Netflix, longtemps bousculé par les festivals traditionnels, s’impose en force à la Mostra de Venise 2025. Entre grandes premières, stratégie de prestige et rivalité avec les studios classiques, la plateforme change la donne et brouille les frontières du cinéma.
Depuis plusieurs années, la Mostra de Venise est le théâtre d’une bataille discrète, mais déterminante, entre le cinéma traditionnel et les géants du streaming. En 2025, Netflix effectue un retour remarqué sur le Lido, bousculant la hiérarchie des studios et des auteurs. Trois grandes premières mondiales en compétition officielle, des œuvres très attendues, une stratégie bien pensée: la plateforme ne se contente plus de participer, elle s’impose comme un acteur central du festival et de ses évolutions.
L’histoire de Netflix à Venise est celle d’une montée en puissance rapide et parfois controversée. Il y a encore dix ans, voir un film produit par un service de streaming en compétition était inconcevable. Tout bascule en 2018: Roma d’Alfonso Cuarón remporte le Lion d’Or. Cette percée ouvre la porte à une nouvelle génération de films Netflix. En 2021, la plateforme collectionne les prix avec The Power of the Dog, The Hand of God et The Lost Daughter. La Mostra, moins stricte que Cannes sur la sortie en salle, devient alors le lieu privilégié des croisements entre cinéma d’auteur et nouveaux modèles de diffusion.
La sélection Netflix de 2025 illustre cette évolution. Parmi les titres en compétition: Jay Kelly de Noah Baumbach, Frankenstein de Guillermo del Toro, et A House of Dynamite de Kathryn Bigelow. Ce trio témoigne de la diversité d’un catalogue mêlant ambition artistique, cinéastes de renom et puissance narrative. Netflix vise le prestige: stars internationales, histoires fortes, productions soignées. L’objectif est clair: montrer que le streaming n’est plus un simple vecteur de diffusion, mais un producteur incontournable du cinéma contemporain.
Un festival en mutation
Derrière cette stratégie se cachent plusieurs enjeux: la quête de légitimité artistique, la course aux récompenses – Venise étant un tremplin pour les Oscars – et la volonté de dépasser l’image du «petit écran». Désormais, produire pour Netflix n’exclut plus le grand écran: c’est viser à la fois les salons et les salles, toucher le public mondial et la critique, s’inscrire dans le débat cinéphile.

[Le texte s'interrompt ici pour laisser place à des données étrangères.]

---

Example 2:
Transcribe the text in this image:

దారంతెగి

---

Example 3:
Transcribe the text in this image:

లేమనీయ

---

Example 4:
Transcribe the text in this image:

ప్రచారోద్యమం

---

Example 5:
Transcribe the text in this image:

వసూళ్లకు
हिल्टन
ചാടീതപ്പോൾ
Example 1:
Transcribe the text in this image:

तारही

Le Lido reflète cette mutation. Réalisateurs, équipes, spectateurs naviguent entre projections Netflix et grands studios; les critiques scrutent chaque sélection, chaque casting. Le streaming, autrefois outsider, s’impose comme partenaire et moteur de la création contemporaine. Le public suit: les séances Netflix font salle comble, et la conversation s’élargit à la place du cinéma à l’ère connectée.
Cette nouvelle édition de la Mostra marque aussi un virage: après une absence remarquée en 2024, Netflix revient avec une sélection plus resserrée, misant sur la qualité et l’événement. Les films présentés sont pensés pour Venise: œuvres d’auteur, budgets ambitieux, signatures reconnues. Le pari est de montrer que la plateforme ne produit pas un cinéma «au rabais», mais participe pleinement à la grande histoire du septième art.

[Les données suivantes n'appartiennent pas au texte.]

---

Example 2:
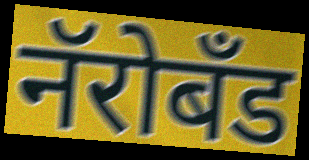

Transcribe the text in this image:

नॅरोबँड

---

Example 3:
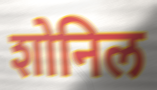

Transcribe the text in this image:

शोनिल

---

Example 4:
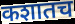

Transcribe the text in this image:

कशातच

Derrière la conquête, se joue la redéfinition même de la «première mondiale». Pour un film Netflix, Venise est la scène idéale: retentissement international, label d’exigence, diffusion instantanée dans plus de 190 pays. Le Lion d’Or ou le Grand Prix ne sont plus réservés aux majors historiques: ils consacrent aussi désormais des œuvres nées du streaming, sans nuire à leur valeur artistique.

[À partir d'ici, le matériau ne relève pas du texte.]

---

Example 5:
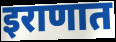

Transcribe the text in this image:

इराणात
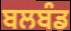
ਬਲਬੰਡ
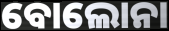
ବୋଲୋନା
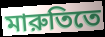
মারুতিতে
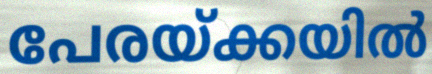
പേരയ്ക്കയിൽ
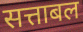
सत्ताबल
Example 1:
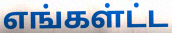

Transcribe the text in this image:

எங்கள்ட்ட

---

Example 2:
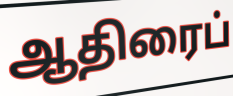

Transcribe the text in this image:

ஆதிரைப்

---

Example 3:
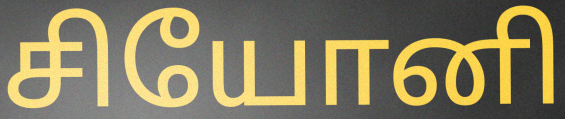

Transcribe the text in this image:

சியோனி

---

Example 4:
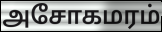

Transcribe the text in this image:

அசோகமரம்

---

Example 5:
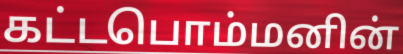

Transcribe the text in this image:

கட்டபொம்மனின்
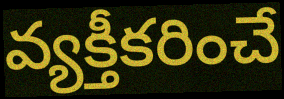
వ్యక్తీకరించే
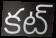
కట్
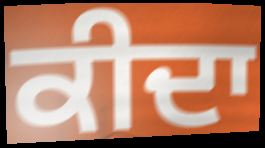
ਕੀਦਾ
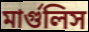
মার্গুলিস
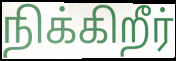
நிக்கிறீர்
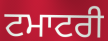
ਟਮਾਟਰੀ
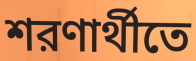
শরণার্থীতে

L’ouverture de la Mostra ne fait pas l’unanimité. Certains cinéastes ou exploitants s’inquiètent de la fragilisation du circuit salle, de la montée en puissance des algorithmes, de la volatilité du public. D’autres saluent la capacité de Netflix à financer des films ambitieux, à renouveler les talents et à proposer des récits inédits. À Venise, la frontière entre cinéma traditionnel et plateformes s’efface un peu plus chaque année.
Ce qui est certain c’ est que la Mostra de Venise est devenue le laboratoire où s’inventent les nouveaux équilibres du cinéma mondial. Avec sa conquête du Lido, Netflix bouleverse les usages, attire la curiosité et pousse chacun à repenser la définition même du film d’auteur. Le mouvement, désormais, semble irréversible.